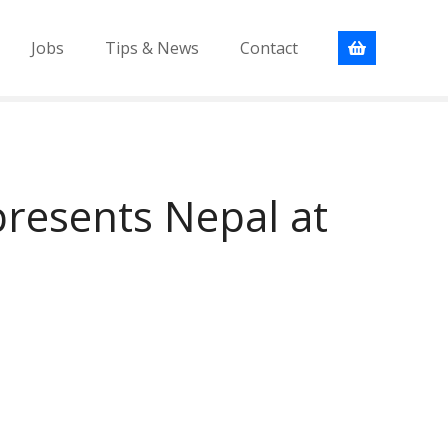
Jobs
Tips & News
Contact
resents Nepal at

☆ ☆ ☆ ☆

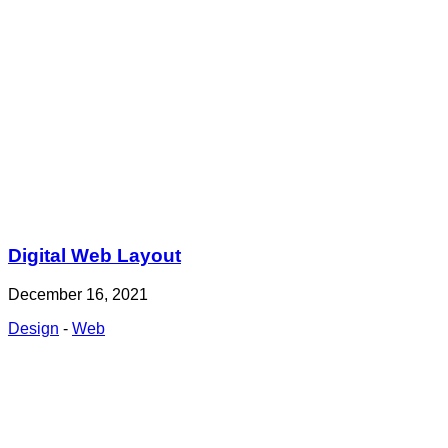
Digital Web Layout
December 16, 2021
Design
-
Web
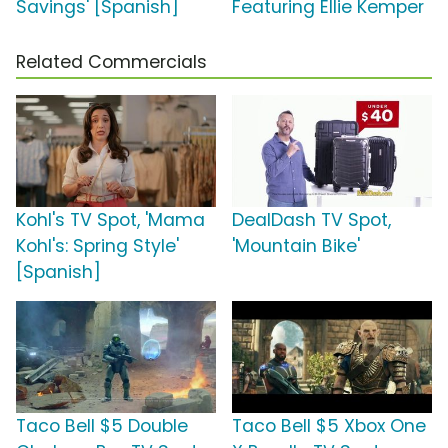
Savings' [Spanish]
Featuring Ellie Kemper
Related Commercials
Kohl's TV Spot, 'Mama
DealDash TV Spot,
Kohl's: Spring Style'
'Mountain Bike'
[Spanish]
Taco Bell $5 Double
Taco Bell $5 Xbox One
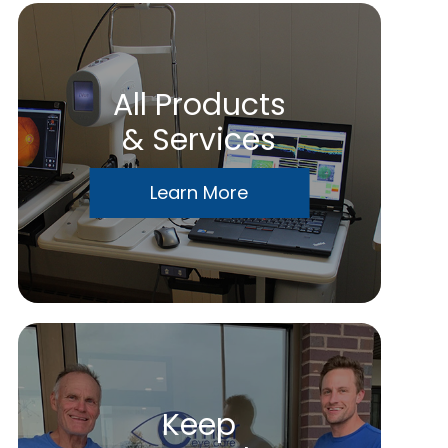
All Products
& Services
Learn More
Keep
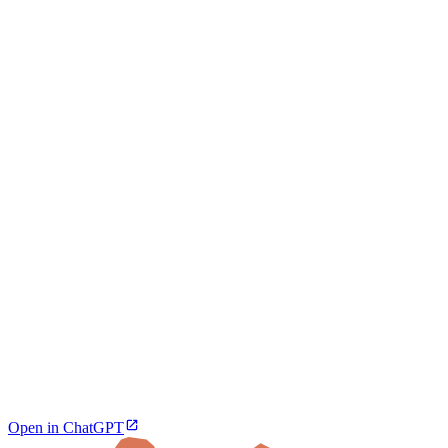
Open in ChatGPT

☆ ☆ ☆ ☆

▶ _Exercise details_
Without the pictures, set down the lines above from the line with "All Products" up to and including the line with "Open in ChatGPT" exactly as they stand.

▶ _Task solution_
All Products
& Services
Learn More
Keep
Open in ChatGPT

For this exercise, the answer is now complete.